I have a 2" thick steel plate that is .0005" true. I shim the head on the plate until the CAM JOURNALS are perfectly parallel to the plate not the head surface. I clamp it down firmly. Put it in the powder coating oven for the DAY at 400-450. This will slowly draw those valleys and pockets back flat against the plate.
Refinish the heads surface to 20-30 microinches and you're done.
 
Brew, I'm not challenging any of the advice you've been given, but the more you get into these motors, the more you'll realize two things: First, there's more than one way to skin a cat. Second, this ain't rocket science, and reinstalling your head with a good seal doesn't require a machine shop and five figures in gear.

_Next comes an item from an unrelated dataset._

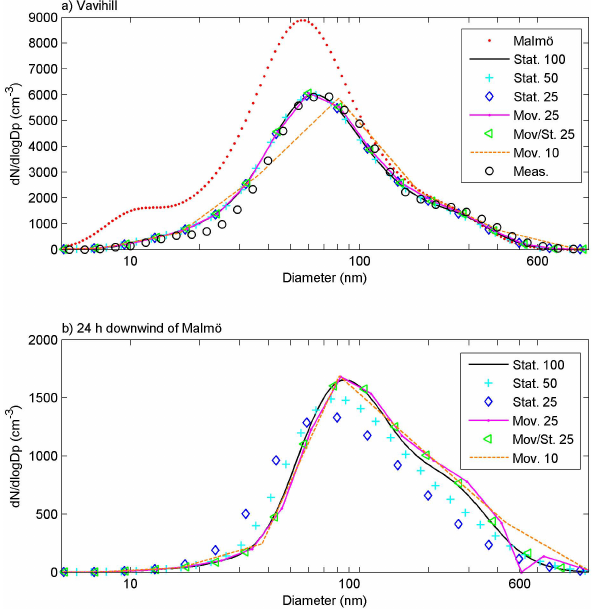
Fig. 4. Modeled particle number size distributions in the center of the urban plume at Vavihill (a) and 24h downwind of Malm¨o (b) , using different size structure methods. The results are from the sim- ulations with the full-stationary structure using 100, 50 or 25 size bins, moving-center structure with 25 or 10 size bins and a com- bination of the moving-center method and full-stationary method using 25 size bins (Mov/St). Panel (a) also displays the modeled (fitted) particle number size distribution at the measurement sta- tion in Malm¨o and the measured particle number size distribution at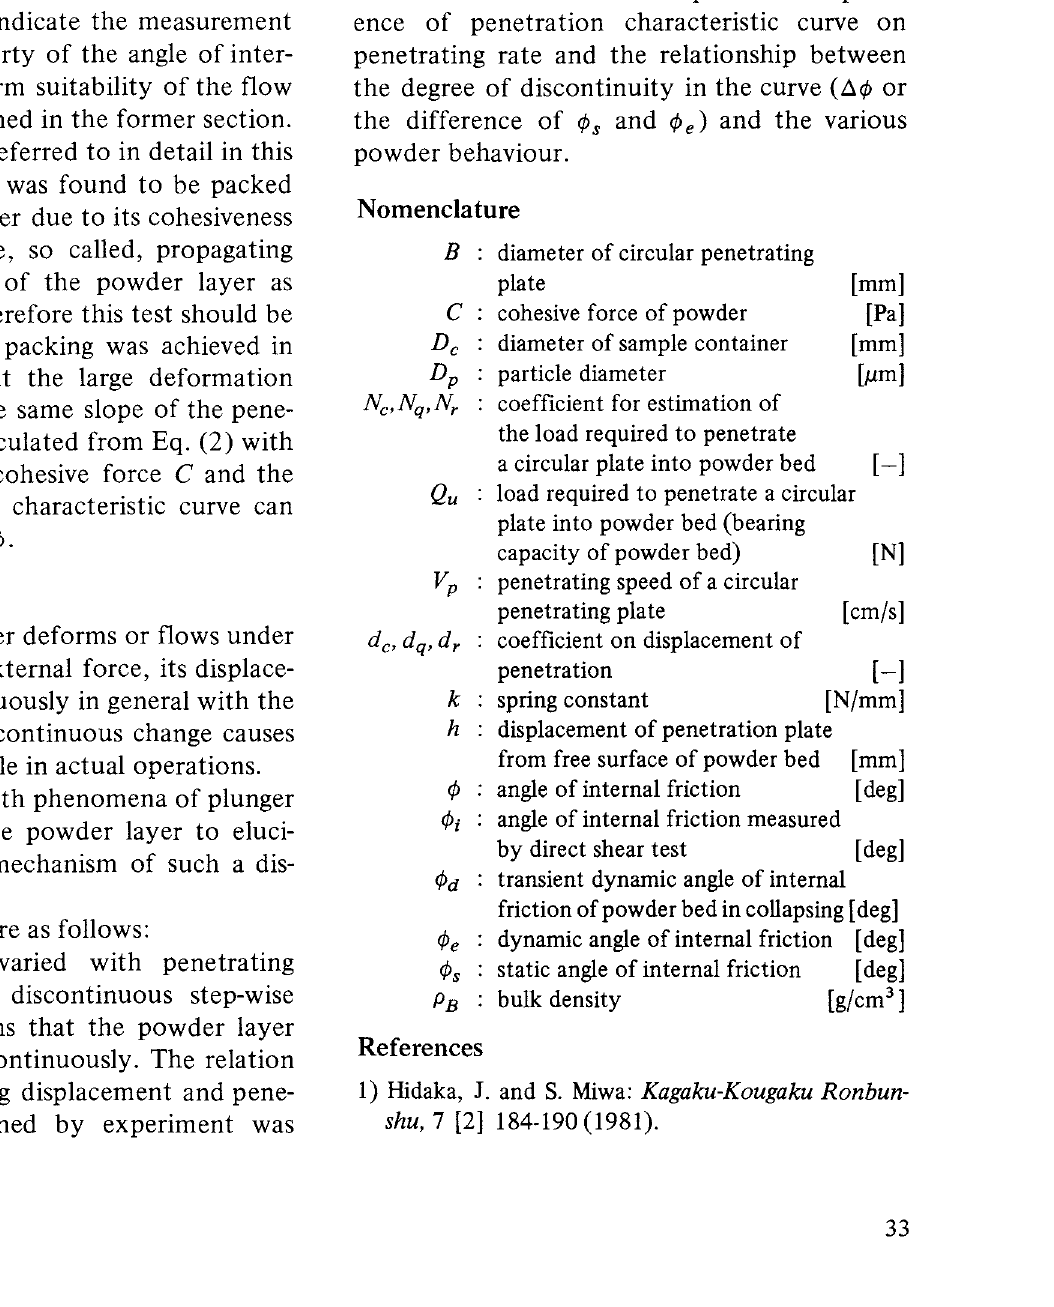
Fig. 1 7 Typical penetration characteristic curve of fine powder (white corundum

I've seen more than one case where a professional has assembled one of these motors without dressing the head gasket a bit and had oil leaking into the combustion chambers from the cam chain tunnel. My personal practice is to spray the whole surface of the head gasket with 3 coats of Permatex copper gasket spray. I use the same stuff on the base gasket except if there's a little roughness on the surfaces of the case and/or cylinders; if so I use Permatex Ultra Black. Theory is all very nice, but when I do motors this way, they don't leak.

BTW, I've never seen a warped head on an XS650, but I've seen badly warped rocker boxes, and those can't be milled flat. chizler, your recipe is the only one I've seen for recovering a tweaked rocker box; thanks!